SOURCE DOCUMENT —
______________________________
Objective To evaluate the relationship of steroid, tocolysis and caesarean delivery to the chances of the baby being born with a heart rate >100 at 5 min after birth (“good condition”) and of death in labour or the delivery room (“perinatal death”).
Design Prospective cohort of all singleton births in England in 2006 at 22–26 weeks of gestation where the fetus was alive at the start of labour monitoring or decision to perform caesarean section (n = 1722). Odds ratios of outcomes were adjusted for factors including gestational age (GA) and sex (aOR).
Results Rates of intervention increased with GA (Table). Antenatal steroid was associated with both improved condition at birth (aOR full course 1.82 (95% CI: 1.22–2.71); aOR partial course 1.38 (0.93–2.03)) and perinatal death (aOR full course 0.47 (0.31–0.74); partial course 0.37 (0.23–0.58)). Delivery route modified this association: in those delivered by caesarean section, steroid did not improve outcomes. Tocolysis was associated with improved outcomes after adjustment (aOR 1.45 (1.05–2.00) for condition at birth and 0.48 (0.32–0.73) for perinatal death). Caesarean delivery was only associated with improved outcomes at <25 weeks in 19 women not in labour.
Conclusions Babies exposed to antenatal steroid and tocolysis at extremely low gestations have improved immediate outcomes after delivery.
______________________________
WHAT YOU NEED TO DO —
a. From the extremely preterm births abstract, extract everything from "Design Prospective cohort" down to "and sex (aOR).".
b. Please list the section headings used in the extremely preterm births abstract.
The entries that follow the extremely preterm births abstract are separate material and have no connection to it.
______________________________
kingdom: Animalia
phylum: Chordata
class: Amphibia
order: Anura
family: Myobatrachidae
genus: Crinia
______________________________
SOLUTIONS PER TASK —
a.
Design Prospective cohort of all singleton births in England in 2006 at 22–26 weeks of gestation where the fetus was alive at the start of labour monitoring or decision to perform caesarean section (n = 1722). Odds ratios of outcomes were adjusted for factors including gestational age (GA) and sex (aOR).

b.
Objective
Design
Results
Conclusions